**Required actions:**
- A) In the code excerpt on converting a RequestSecurityTokenResponse to a ClaimsIdentity, what type of collection is created to hold the claims?
- B) From the code excerpt on converting a RequestSecurityTokenResponse to a ClaimsIdentity, quote the part that opens with the words containing "If you need" and closes with "< attributes.Count; i++)".
- C) Continue the code excerpt on converting a RequestSecurityTokenResponse to a ClaimsIdentity, starting after its final line.

If you need to convert a RequestSecurityTokenResponse to a ClaimsIdentity, here's one way:

private static ClaimsIdentity GetClaimsIdentity(RequestSecurityTokenResponse rstr)
{
var rstrXml = rstr.RequestedSecurityToken.SecurityTokenXml;
var xnm = new XmlNamespaceManager(rstrXml.OwnerDocument.NameTable);

xnm.AddNamespace(Saml11Constants.Prefix, Saml11Constants.Namespace);

var attributeStatement = rstrXml.SelectSingleNode("saml:AttributeStatement", xnm);
var attributes = attributeStatement.SelectNodes("saml:Attribute", xnm);
var claims = new List<Claim>();

for (var i = 0; attributes != null && i < attributes.Count; i++)

**Source information:**
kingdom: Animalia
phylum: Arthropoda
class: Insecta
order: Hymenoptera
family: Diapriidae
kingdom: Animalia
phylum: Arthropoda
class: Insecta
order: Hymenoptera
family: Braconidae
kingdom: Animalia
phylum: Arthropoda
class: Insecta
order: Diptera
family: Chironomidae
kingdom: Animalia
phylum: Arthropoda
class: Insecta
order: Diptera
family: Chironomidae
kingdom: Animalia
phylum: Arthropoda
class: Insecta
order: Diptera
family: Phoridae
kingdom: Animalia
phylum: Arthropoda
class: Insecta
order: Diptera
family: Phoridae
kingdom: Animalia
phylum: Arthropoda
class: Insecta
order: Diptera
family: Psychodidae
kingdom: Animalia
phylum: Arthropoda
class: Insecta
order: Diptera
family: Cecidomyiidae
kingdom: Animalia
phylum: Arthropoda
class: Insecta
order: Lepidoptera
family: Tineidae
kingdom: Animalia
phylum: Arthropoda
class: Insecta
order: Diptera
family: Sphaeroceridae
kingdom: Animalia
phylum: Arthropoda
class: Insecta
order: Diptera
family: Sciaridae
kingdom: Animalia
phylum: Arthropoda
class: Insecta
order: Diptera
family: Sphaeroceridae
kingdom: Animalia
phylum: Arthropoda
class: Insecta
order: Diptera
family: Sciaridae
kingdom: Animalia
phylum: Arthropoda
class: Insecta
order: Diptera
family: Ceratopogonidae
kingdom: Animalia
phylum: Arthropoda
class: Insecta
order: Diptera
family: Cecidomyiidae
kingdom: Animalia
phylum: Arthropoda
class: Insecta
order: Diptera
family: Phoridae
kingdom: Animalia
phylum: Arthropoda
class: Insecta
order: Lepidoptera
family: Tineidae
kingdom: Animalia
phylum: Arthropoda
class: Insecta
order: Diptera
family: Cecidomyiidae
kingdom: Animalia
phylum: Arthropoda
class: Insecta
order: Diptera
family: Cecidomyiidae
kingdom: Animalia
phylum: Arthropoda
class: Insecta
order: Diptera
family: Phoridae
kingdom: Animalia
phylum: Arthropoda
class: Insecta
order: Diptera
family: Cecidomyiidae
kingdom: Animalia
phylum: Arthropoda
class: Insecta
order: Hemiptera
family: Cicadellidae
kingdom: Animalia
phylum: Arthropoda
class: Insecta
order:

**Activity answers:**
- A) A `List<Claim>`.

- B)
If you need to convert a RequestSecurityTokenResponse to a ClaimsIdentity, here's one way:

private static ClaimsIdentity GetClaimsIdentity(RequestSecurityTokenResponse rstr)
{
var rstrXml = rstr.RequestedSecurityToken.SecurityTokenXml;
var xnm = new XmlNamespaceManager(rstrXml.OwnerDocument.NameTable);

xnm.AddNamespace(Saml11Constants.Prefix, Saml11Constants.Namespace);

var attributeStatement = rstrXml.SelectSingleNode("saml:AttributeStatement", xnm);
var attributes = attributeStatement.SelectNodes("saml:Attribute", xnm);
var claims = new List<Claim>();

for (var i = 0; attributes != null && i < attributes.Count; i++)

- C)
{
var attribute = attributes[i];
var claimType = attribute.Attributes["AttributeNamespace"].Value + attribute.Attributes["AttributeName"].Value;
var value = attribute.SelectSingleNode("saml:AttributeValue/text()", xnm).Value;

claims.Add(new Claim(claimType, value ?? ""));
}

var subject = attributeStatement.SelectSingleNode("saml:Subject/saml:NameIdentifier/text()", xnm).Value;

claims.Add(new Claim(ClaimTypes.Name, subject));

return new ClaimsIdentity(claims);
}

It assumes that the assertion has an AttributeStatement in it, that that has Attribute elements, that the assertion isn't encrypted, etc. If that isn't necessarily true in your case, adjust as needed. (This code, as all code on my Web site, is licensed under the GNU Public License v. 2.)